Patient gags when the OPA is inserted, however she tolerates the NPA. No resistance to bagging.

Posted

Prolly gonna be a Cardiogenic shock (Low pressure pulm edema)

Throw the pads on for a lead 2 interpretation, 12 lead can wait. I just need rate & rhythm for now

Try for a BP, if we can't get one, depending on rhythm, we will get Dopamine up right away.

I'm happy with npa/BVM for now, we can keep the PEEP valve nearby, but I need a BP before we do anything else.



Forgot to ask: How far to hospital?

Is there an emerg department? cardiology?

Posted

Lead 2 shows a regular complex rhythm with a QRS of 150 ms, no discernible P waves, and a rate of about 210.

Finally, you're able to obtain a blood pressure of 84/58. Patient is being ventilated via BVM without difficulty, SpO2 is about 85%.

Nearest hospital is about 10 minutes away, full services.

Posted

Ahhh... well that changes things!!

Lets throw the leads on with those pads and sync!
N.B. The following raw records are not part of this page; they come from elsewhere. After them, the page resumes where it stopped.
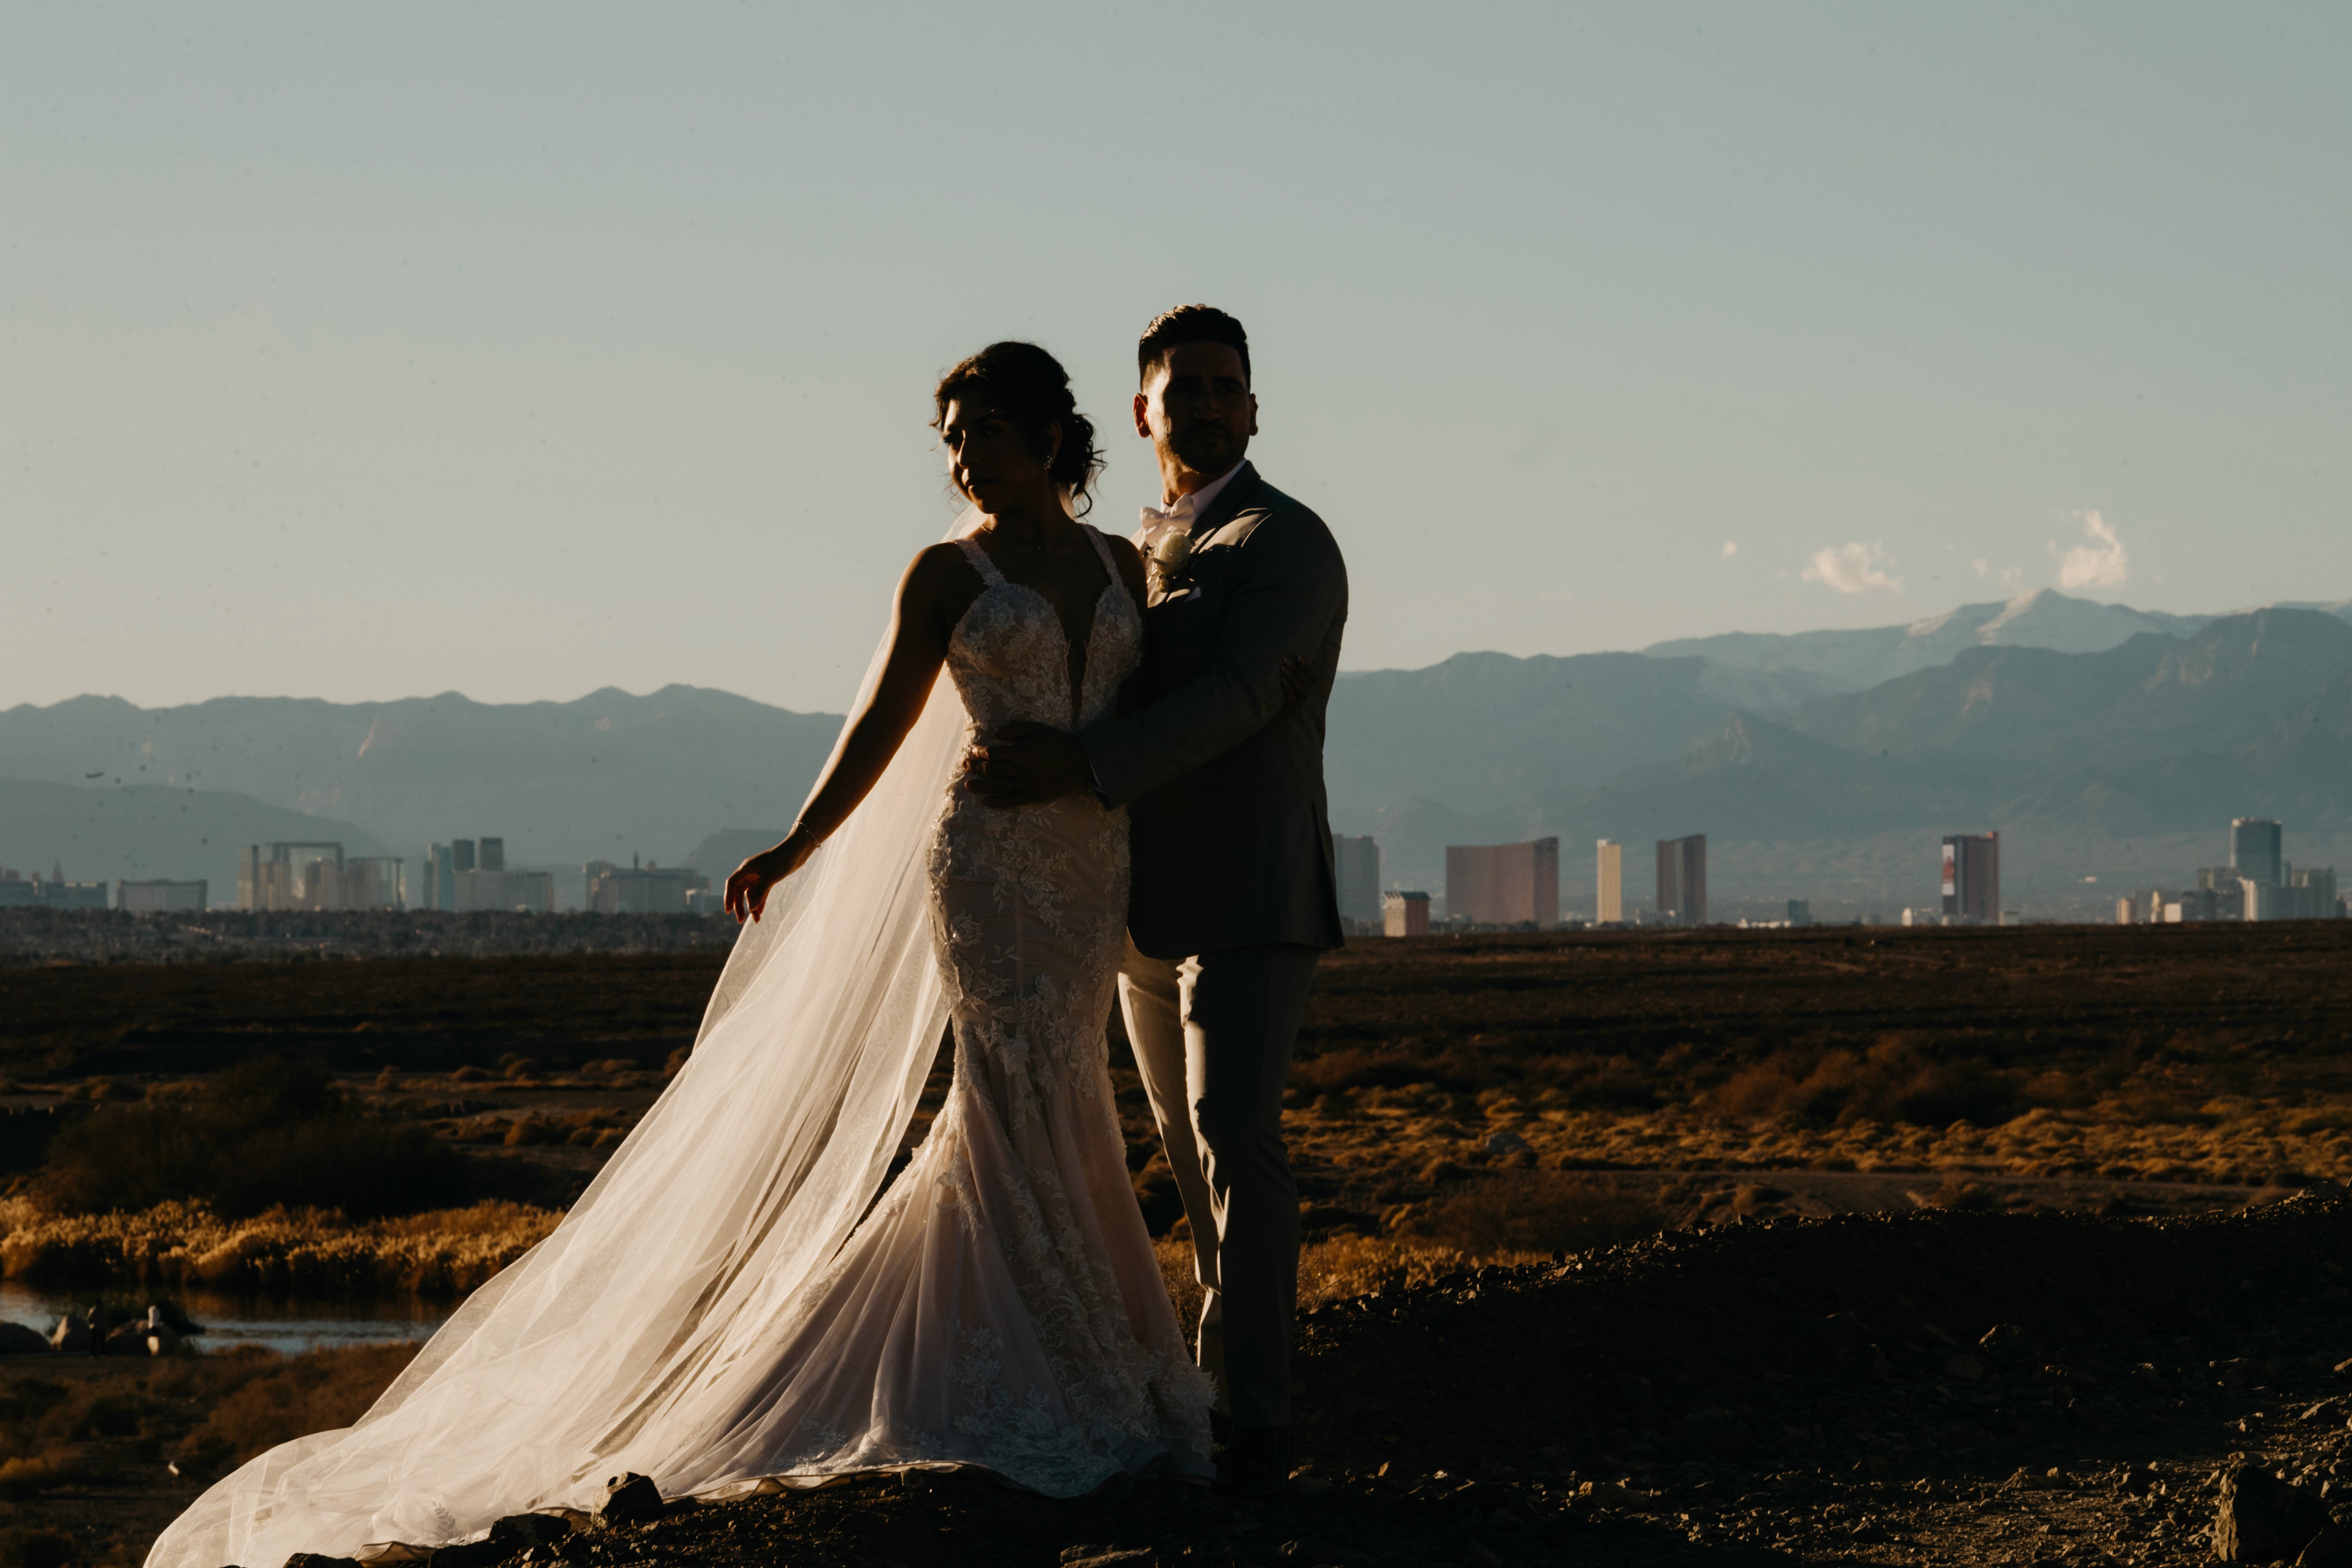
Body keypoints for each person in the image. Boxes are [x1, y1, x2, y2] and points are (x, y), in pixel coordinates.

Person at [145, 342, 1213, 1568]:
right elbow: (885, 723)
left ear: (1045, 432)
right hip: (989, 869)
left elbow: (1150, 715)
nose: (962, 455)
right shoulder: (944, 575)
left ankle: (1084, 1352)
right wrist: (797, 841)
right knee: (1008, 1091)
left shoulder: (1122, 563)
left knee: (1069, 1086)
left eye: (979, 429)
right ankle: (1047, 1363)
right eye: (950, 436)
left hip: (1089, 871)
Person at [968, 305, 1349, 1495]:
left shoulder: (1289, 543)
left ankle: (1261, 1424)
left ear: (1253, 405)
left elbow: (1242, 694)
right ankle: (1200, 1397)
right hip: (1135, 905)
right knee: (1183, 1161)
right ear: (1141, 412)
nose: (1200, 404)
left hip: (1248, 892)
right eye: (1178, 387)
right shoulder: (1132, 552)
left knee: (1240, 1143)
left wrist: (1083, 768)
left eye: (1222, 385)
I'll cardiovert with my new zoll x series please! I doubt it will work with all the adipose tissue.... but start at 120j Biphasic to make the auditors happy ;)

Does she have a temp?

Posted

Pads are on and monitor is synched! Before we shock, is there any reason you can think of why we would want to delay or defer cardioversion of this patient at this time? (Not a trick question.)

Posted

What kind of rehab? Cardiac? Injury to limb? What's going on with that? Alcohol?